Selasa, 25 Februari 2014

MINDSET PERNIKAHAN

Mindset Pernikahan

Suatu kali di tahun 1990, aku saksikan suasana pergaulan bebas di sebuah kota, di Pulau Jawa. Waktu itu aku baru menjadi pegawai negeri di Dinas Pekerjaan Umum Aceh Utara. Kami dari seluruh Indonesia mengikuti Loka Karya Program Pembangunan dan Pengembangan Kota Terpadu, suatu program ke-ciptakaryaan yang cukup populer di kala itu. Di tahun itu juga aku baru pertama kali menumpang pesawat terbang dan menginjak Jakarta, kota yang banyak dicita-citakan para pegawai untuk dapatkan surat perintah tugas (SPT). Para seniorku dari departemen dan Kanwil PU Provinsi mengajak mengunjungi salah satu tempat hiburan, diskotik terkenal. Cukup bising tempat itu oleh suara musik yang keras mendebarkan dada sehingga percakapan hanya bisa terdengar saat rehat. Selain membosankan bagiku, suasana hingar bingar dan gemerlap begitu rupa tidak menjadi keinginanku untuk menikmati suatu hiburan. Aku saksikan banyak perempuan paruh baya merokok dan bercengkrama dengan pria yang lebih muda. Mereka terbahak di sela-sela perbincangan yang tidak aku mengerti. Tetapi intinya mereka bercanda tentang kebebasan memilih pasangan. Suatu komentar yang aku dengar dari mereka dalam guyonan itu, “kalo nikah pake surat, kalo kawin pake aurat,” kata salah seorang di situ. “Bedanya ‘s’ dengan ‘a’ aja,” sahut yang lain. Ungkapan itu aku anggap aneh dan lucu kedengarannya hingga sering terulang dalam pikiranku. Di tahun 2014 ini aku mendapatkan berita koran tentang ribuan pasangan tak berbuku nikah di Aceh. Tentu ungkapan aneh beberapa tahun silam itu muncul kembali untuk memaknai keadaan.

Pernikahan dipahamkan sebagai  penjagaan atau pembatasan individu untuk menikmati syahwat kepada lain pihak meskipun kehidupan persyahwatan dengan pasangan masing-masing tidak menyenangkan lagi. Harapan penjagaan itu mentradisi dan ter-mindset dalam kultur masyarakat tertentu. Tidak jarang kejenuhan pasangan terekspresikan dari tampilan masing-masing pasangan  yang tidak mempedulikan keharusan membangun daya tarik. Oleh karena itu, pada masyarakat yang masih menghargai pernikahan sebagai legalitas sakral dalam mindset menyeluruh, perasaan bersalah di tengah pandangan publik selalu terakui manakala aktivitas perselingkuhan dan prostitusi diketahui para pihak tertentu.

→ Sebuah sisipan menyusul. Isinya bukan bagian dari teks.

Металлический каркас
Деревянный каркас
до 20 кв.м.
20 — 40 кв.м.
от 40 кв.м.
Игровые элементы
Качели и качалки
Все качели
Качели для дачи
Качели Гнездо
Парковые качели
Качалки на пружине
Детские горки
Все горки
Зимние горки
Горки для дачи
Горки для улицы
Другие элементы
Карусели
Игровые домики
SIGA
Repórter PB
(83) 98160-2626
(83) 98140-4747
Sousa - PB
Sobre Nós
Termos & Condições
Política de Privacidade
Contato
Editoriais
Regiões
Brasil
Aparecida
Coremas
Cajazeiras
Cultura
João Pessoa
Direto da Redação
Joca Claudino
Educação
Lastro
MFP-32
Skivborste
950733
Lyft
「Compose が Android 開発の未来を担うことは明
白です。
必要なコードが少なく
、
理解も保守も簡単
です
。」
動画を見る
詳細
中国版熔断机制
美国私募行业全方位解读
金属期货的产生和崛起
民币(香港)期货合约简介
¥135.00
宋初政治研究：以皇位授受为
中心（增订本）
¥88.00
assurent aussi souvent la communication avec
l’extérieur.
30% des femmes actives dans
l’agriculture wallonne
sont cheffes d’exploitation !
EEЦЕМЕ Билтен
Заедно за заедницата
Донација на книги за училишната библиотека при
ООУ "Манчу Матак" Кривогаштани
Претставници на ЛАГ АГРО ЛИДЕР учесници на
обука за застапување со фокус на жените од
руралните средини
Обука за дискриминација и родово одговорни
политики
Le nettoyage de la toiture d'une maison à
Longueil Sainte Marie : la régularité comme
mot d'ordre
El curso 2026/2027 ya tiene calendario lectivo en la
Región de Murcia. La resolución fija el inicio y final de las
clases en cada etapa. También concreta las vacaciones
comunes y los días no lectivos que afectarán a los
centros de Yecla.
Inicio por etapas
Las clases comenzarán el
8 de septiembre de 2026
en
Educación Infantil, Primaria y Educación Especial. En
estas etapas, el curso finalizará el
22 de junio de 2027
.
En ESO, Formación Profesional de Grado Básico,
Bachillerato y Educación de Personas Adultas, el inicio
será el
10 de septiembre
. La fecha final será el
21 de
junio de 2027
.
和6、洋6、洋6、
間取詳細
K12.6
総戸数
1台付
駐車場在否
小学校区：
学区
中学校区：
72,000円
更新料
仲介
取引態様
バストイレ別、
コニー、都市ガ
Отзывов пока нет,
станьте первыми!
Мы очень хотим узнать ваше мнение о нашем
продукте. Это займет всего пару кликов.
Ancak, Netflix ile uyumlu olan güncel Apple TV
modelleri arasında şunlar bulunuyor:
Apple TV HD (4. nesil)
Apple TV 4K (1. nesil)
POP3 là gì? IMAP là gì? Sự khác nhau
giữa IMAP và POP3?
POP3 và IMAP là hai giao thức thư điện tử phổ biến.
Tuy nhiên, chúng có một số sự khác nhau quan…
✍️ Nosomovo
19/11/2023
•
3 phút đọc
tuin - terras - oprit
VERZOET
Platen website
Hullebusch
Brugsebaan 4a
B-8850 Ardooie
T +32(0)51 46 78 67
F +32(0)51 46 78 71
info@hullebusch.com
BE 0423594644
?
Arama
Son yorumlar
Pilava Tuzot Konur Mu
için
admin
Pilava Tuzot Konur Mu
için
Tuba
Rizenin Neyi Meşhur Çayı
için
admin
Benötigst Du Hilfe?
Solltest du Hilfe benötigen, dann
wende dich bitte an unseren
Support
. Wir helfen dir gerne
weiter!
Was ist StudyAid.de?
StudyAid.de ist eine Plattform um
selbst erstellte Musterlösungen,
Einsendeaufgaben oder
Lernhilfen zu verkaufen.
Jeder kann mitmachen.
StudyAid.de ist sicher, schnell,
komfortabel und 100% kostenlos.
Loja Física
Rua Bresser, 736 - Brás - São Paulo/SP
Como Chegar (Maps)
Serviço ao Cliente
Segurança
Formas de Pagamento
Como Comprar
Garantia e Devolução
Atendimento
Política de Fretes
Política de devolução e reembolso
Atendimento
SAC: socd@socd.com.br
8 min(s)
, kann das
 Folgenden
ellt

Namun demikian, pada masyarakat yang mengutamakan legalitas administrasi kewarganegaraan, pernikahan merupakan pernyataan status untuk mendapatkan pengakuan hak sebagai pasangan berkeluarga dalam suatu sistem legalisasi kewarganegaraan meskipun kepuasan seksual didapatkan dengan cara lain di luar ikatan pernikahan itu (ilegal).